*** Begin section ***
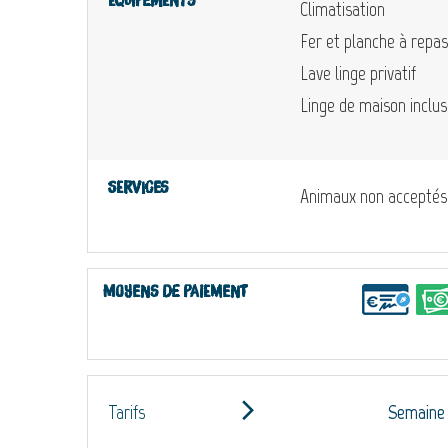
Equipements
Climatisation
Fer et planche à repa
Lave linge privatif
Linge de maison inclus
Services
Animaux non acceptés
Moyens de paiement
Tarifs
Semaine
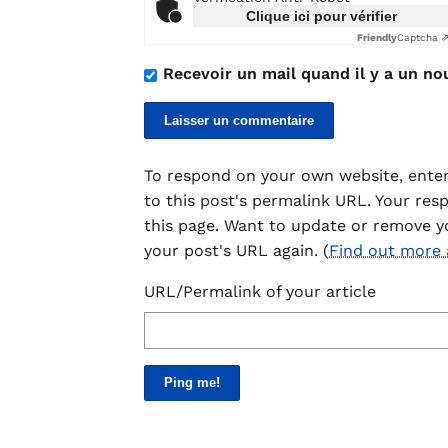
Clique ici pour vérifier
Friendly
Captcha 
Recevoir un mail quand il y a un no
To respond on your own website, enter
to this post's permalink URL. Your res
this page. Want to update or remove y
your post's URL again. (
Find out more
URL/Permalink of your article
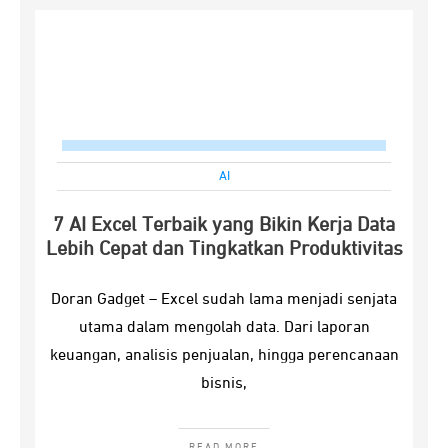
AI
7 AI Excel Terbaik yang Bikin Kerja Data
Lebih Cepat dan Tingkatkan Produktivitas
Doran Gadget – Excel sudah lama menjadi senjata
utama dalam mengolah data. Dari laporan
keuangan, analisis penjualan, hingga perencanaan
bisnis,
READ MORE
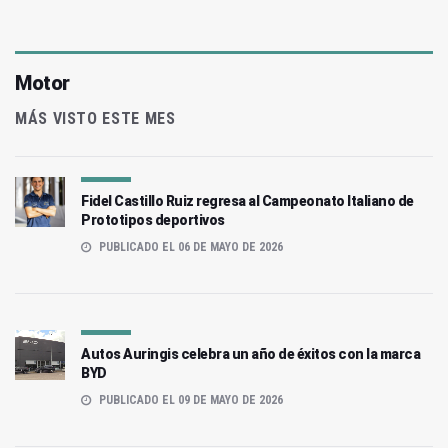
Motor
MÁS VISTO ESTE MES
Fidel Castillo Ruiz regresa al Campeonato Italiano de
Prototipos deportivos
PUBLICADO EL 06 DE MAYO DE 2026
Autos Auringis celebra un año de éxitos con la marca
BYD
PUBLICADO EL 09 DE MAYO DE 2026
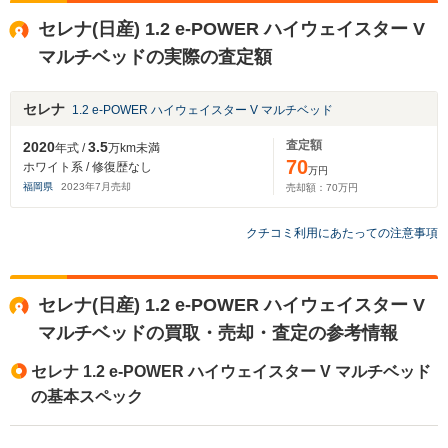
セレナ(日産) 1.2 e-POWER ハイウェイスター V
マルチベッドの実際の査定額
セレナ
1.2 e-POWER ハイウェイスター V マルチベッド
査定額
2020
3.5
年式 /
万km未満
70
ホワイト系 / 修復歴なし
万円
福岡県
2023
年
7
月売却
売却額：
70
万円
クチコミ利用にあたっての注意事項
セレナ(日産) 1.2 e-POWER ハイウェイスター V
マルチベッドの買取・売却・査定の参考情報
セレナ 1.2 e-POWER ハイウェイスター V マルチベッド
の基本スペック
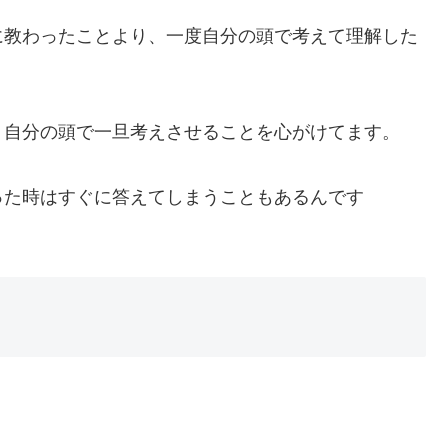
に教わったことより、一度自分の頭で考えて理解した
、自分の頭で一旦考えさせることを心がけてます。
った時はすぐに答えてしまうこともあるんです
*** End section ***
Exercise instructions
Lines from the one containing "Linge de maison inclus" through the end of the entries above, both included, are to be written out exactly; no pictures and no other lines.

Answer box
Linge de maison inclus
Services
Animaux non acceptés
Moyens de paiement
Tarifs
Semaine
Clique ici pour vérifier
Friendly
Captcha 
Recevoir un mail quand il y a un no
To respond on your own website, enter
to this post's permalink URL. Your res
this page. Want to update or remove y
your post's URL again. (
Find out more
URL/Permalink of your article
AI
7 AI Excel Terbaik yang Bikin Kerja Data
Lebih Cepat dan Tingkatkan Produktivitas
Doran Gadget – Excel sudah lama menjadi senjata
utama dalam mengolah data. Dari laporan
keuangan, analisis penjualan, hingga perencanaan
bisnis,
READ MORE
Motor
MÁS VISTO ESTE MES
Fidel Castillo Ruiz regresa al Campeonato Italiano de
Prototipos deportivos
PUBLICADO EL 06 DE MAYO DE 2026
Autos Auringis celebra un año de éxitos con la marca
BYD
PUBLICADO EL 09 DE MAYO DE 2026
セレナ(日産) 1.2 e-POWER ハイウェイスター V
マルチベッドの実際の査定額
セレナ
1.2 e-POWER ハイウェイスター V マルチベッド
査定額
2020
3.5
年式 /
万km未満
70
ホワイト系 / 修復歴なし
万円
福岡県
2023
年
7
月売却
売却額：
70
万円
クチコミ利用にあたっての注意事項
セレナ(日産) 1.2 e-POWER ハイウェイスター V
マルチベッドの買取・売却・査定の参考情報
セレナ 1.2 e-POWER ハイウェイスター V マルチベッド
の基本スペック
に教わったことより、一度自分の頭で考えて理解した
、自分の頭で一旦考えさせることを心がけてます。
った時はすぐに答えてしまうこともあるんです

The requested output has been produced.